This article explains why custom field values entered in the Revenue Cloud Transaction Line Editor (TLE) or Sales Transaction Line Editor (STLE) revert to zero or do not persist after save, and how to resolve the issue. Customers describe this as: "manually entering a discount value (e.g., 23%) in the Quote Line Editor causes the value to revert back to 0 upon save", "trying to update pricing procedure to include new custom currency field but from the line editor the value is not staying", and "Formula Based Pricing not working properly — working in logs level but not working at UI level in Line Transaction Editor". The save may complete silently with the field reset, or it may surface the error "Resolve error: Multiple SOQLs provided for attributes in design time. Hydration Ids - <ids>". Two trigger conditions cause this behaviour: (1) a custom field has been added to Quote Line Item [QuoteLineItem] or Order Product [OrderItem] but has not been added as an INPUT/OUTPUT attribute on the active extended SalesTransactionContext context definition and mapped to the sObject field; or (2) the active pricing procedure recalculates and overwrites the field during repricing because no Assignment or Formula Based Pricing element preserves the user-entered value. Applies to Revenue Cloud (Core) on Enterprise, Unlimited, and Developer editions where Transaction Management and Salesforce Pricing are enabled (Summer '24 and later). Required permission sets: Manage Revenue Cloud, Price and Tax Calculation for Quoting, Salesforce Pricing Admin, Salesforce Pricing Design Time User, and Context Service Admin.
Resolve the issue by ensuring the custom field is exposed as an attribute on the active context definition and is preserved by the pricing procedure.
Cause 1: Custom field is not mapped on the extended SalesTransactionContext context definition
1. Identify the active context definition. From Setup, enter Revenue Settings in the Quick Find box and select Revenue Settings. Note the context definition name listed under Set Up Salesforce Pricing.
2. From Setup, enter Context Service in the Quick Find box and select Context Definitions.
3. Open the active custom context definition that extends SalesTransactionContext. If none exists, click Extend on SalesTransactionContext, name the new definition, and save.
4. Deactivate the context definition before editing. Click the version number, then click Deactivate.
5. On the Custom Definitions tab, select your context definition and click Edit.
6. On the SalesTransactionItem node, click Add Attribute. Enter the attribute name to match your custom field (for example, DiscountPercent__c, AmountAfterDiscount__c).

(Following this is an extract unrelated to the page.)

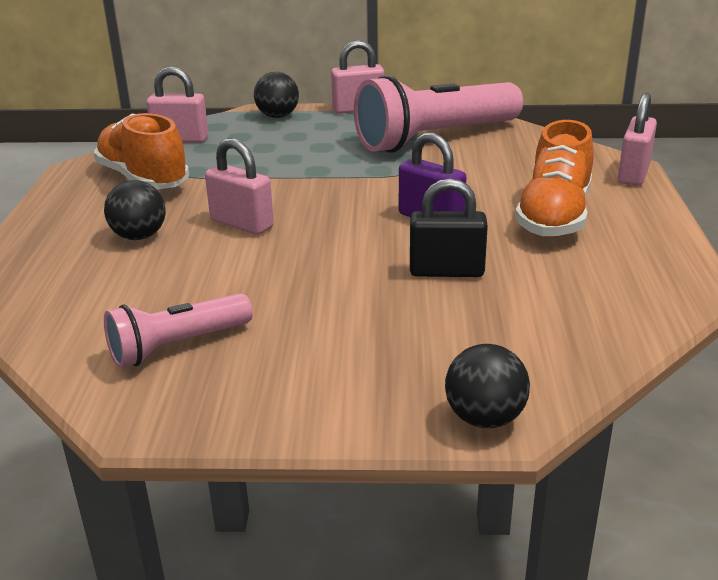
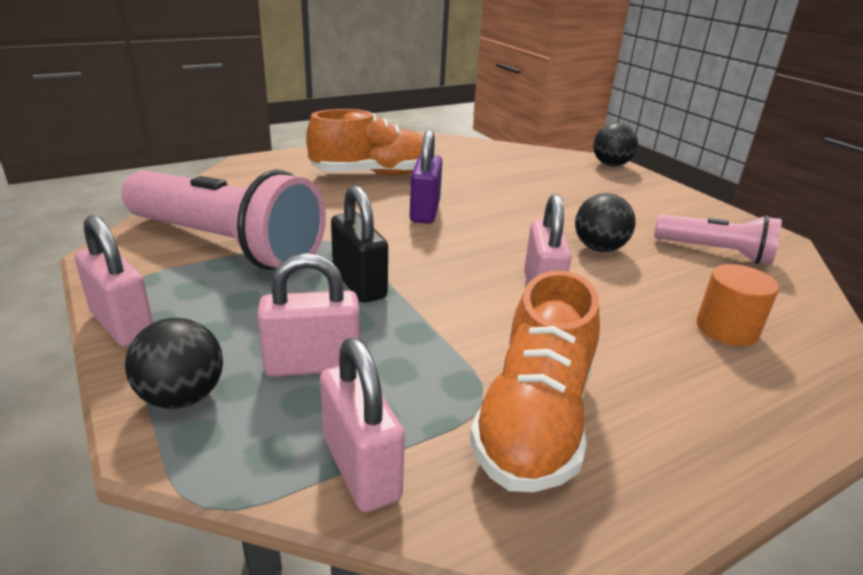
camera: 125 degrees left, 0 degrees up
black ball [104,180,166,240] -> black ball moved to [575,193,636,252]
black padlock [410,178,488,277] -> black padlock moved to [331,185,388,303]
pink padlock [618,93,657,186] -> pink padlock moved to [257,253,360,377]
none -> orange cylinder [697,264,779,346]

Set Data Type to the matching type (NUMBER, STRING, or BOOLEAN) and Direction to INPUT OUTPUT. Save.
7. On the Map Data tab, select QuoteEntitiesMapping and click Edit SObject Mapping. Map the new attribute to the corresponding field on Quote Line Item [QuoteLineItem] (for example, DiscountPercent__c → QuoteLineItem.DiscountPercent__c). Click Map and Save.
8. Repeat step 7 for OrderEntitiesMapping, mapping the attribute to the equivalent field on Order Product [OrderItem].
9. Activate the context definition by clicking Activate on the new version.
Cause 2: Pricing procedure overwrites the user-entered value during repricing
1. From Setup, enter Revenue Settings and note the Pricing Procedure Name under Set Up Salesforce Pricing.
2. From the App Launcher, open the Price Management app and find the matching Pricing Procedure.
3. Click the active Version Number and click Deactivate.
4. Click Save As to create a new version, or edit the deactivated version.
5. Add an Assignment element immediately after the Pricing Setting element. Set the Input Variable to the new attribute (for example, DiscountPercent__c) and the Output Variable to the same attribute, so the user-entered value is read into the calculation context before any subsequent element can overwrite it.
6. If the field must drive a calculation (for example, compute Net Unit Price from a custom AmountAfterDiscount__c), add a Formula Based Pricing element after the Assignment. Enter the formula (for example, VALUE(AttributeValue) * NetUnitPrice) and select the correct Output Variable (for example, NetUnitPrice).
7. Confirm no later element in the procedure writes back to the custom attribute unless intended. Remove or guard any element that resets the attribute to zero.
8. Save and Activate the new pricing procedure version. From Setup, open Revenue Settings and confirm the active version under Set Up Salesforce Pricing matches.
Final verification
1. Open a quote and add a product via Browse Catalogs or the Add Product search field.
2. In the Transaction Line Editor, click the custom field cell, enter a non-zero value (for example, 23 for a percent field), and click Save.
3. Click Reprice All to force a full repricing pass.
4. Confirm the issue is resolved by reopening the quote line and verifying the custom field retains the entered value, the price waterfall (hover over Net Unit Price) reflects the value, and no "Multiple SOQLs provided for attributes in design time" error appears.